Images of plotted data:
◆ ◆ ◆ ◆ ◆

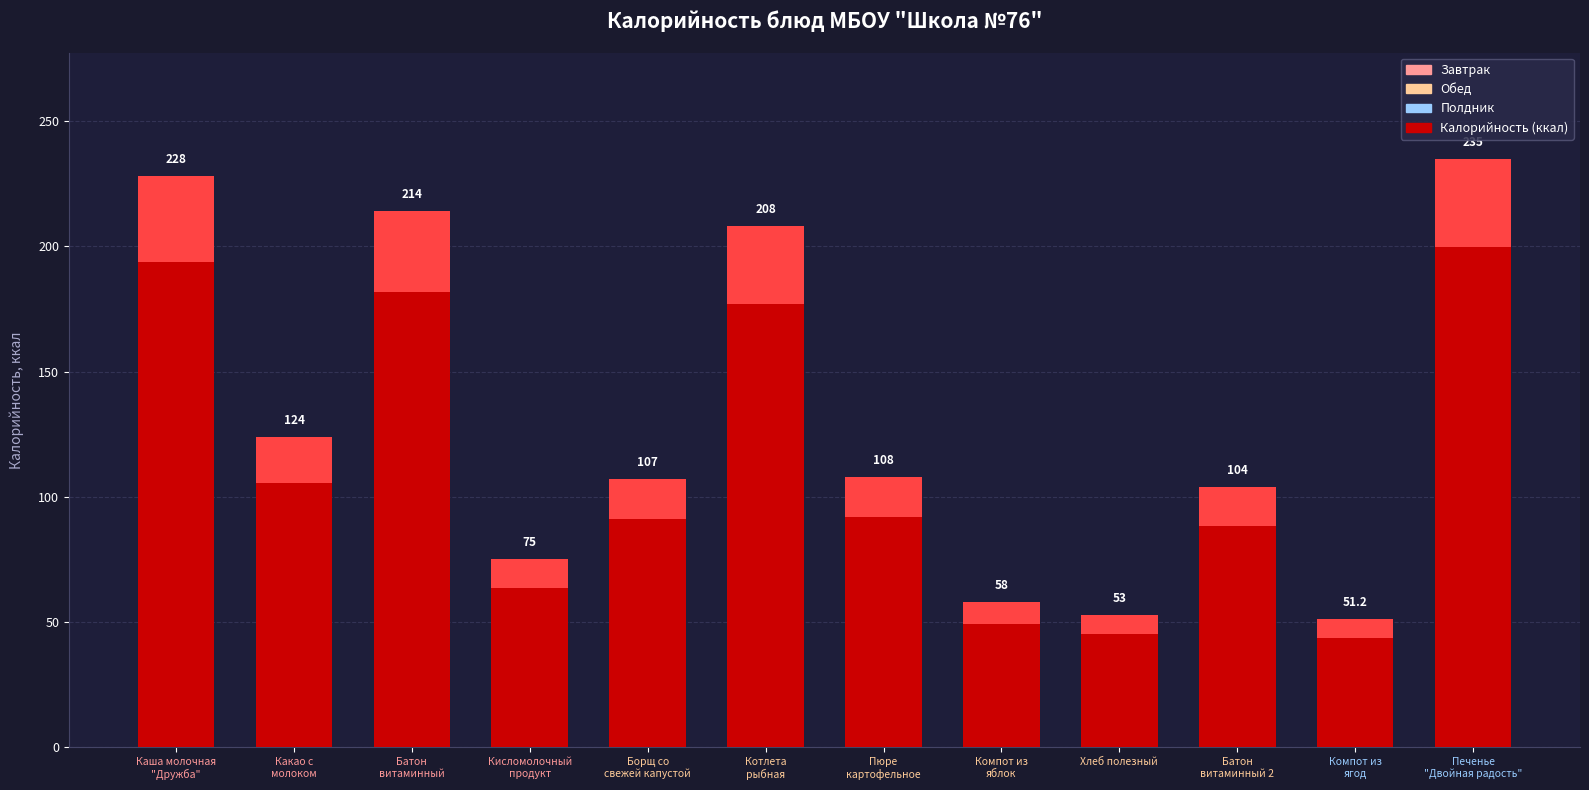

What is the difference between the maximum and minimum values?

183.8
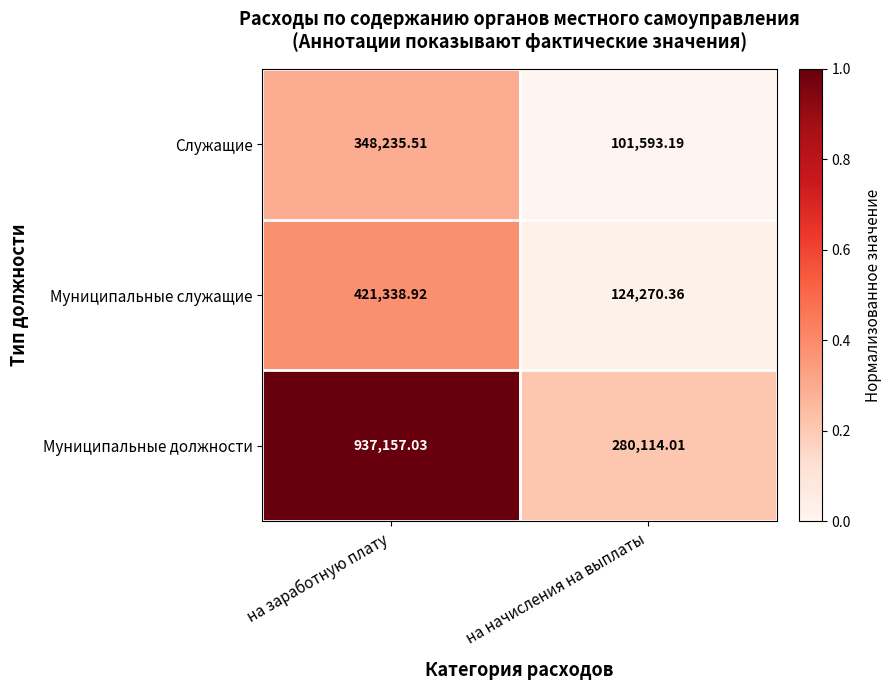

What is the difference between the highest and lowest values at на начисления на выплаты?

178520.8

◆ ◆ ◆ ◆ ◆

**TASK TO COMPLETE:** Copy the text of every item above word for word, leaving out the pictures.

**TASK ANSWER:**
What is the difference between the maximum and minimum values?

183.8

What is the difference between the highest and lowest values at на начисления на выплаты?

178520.8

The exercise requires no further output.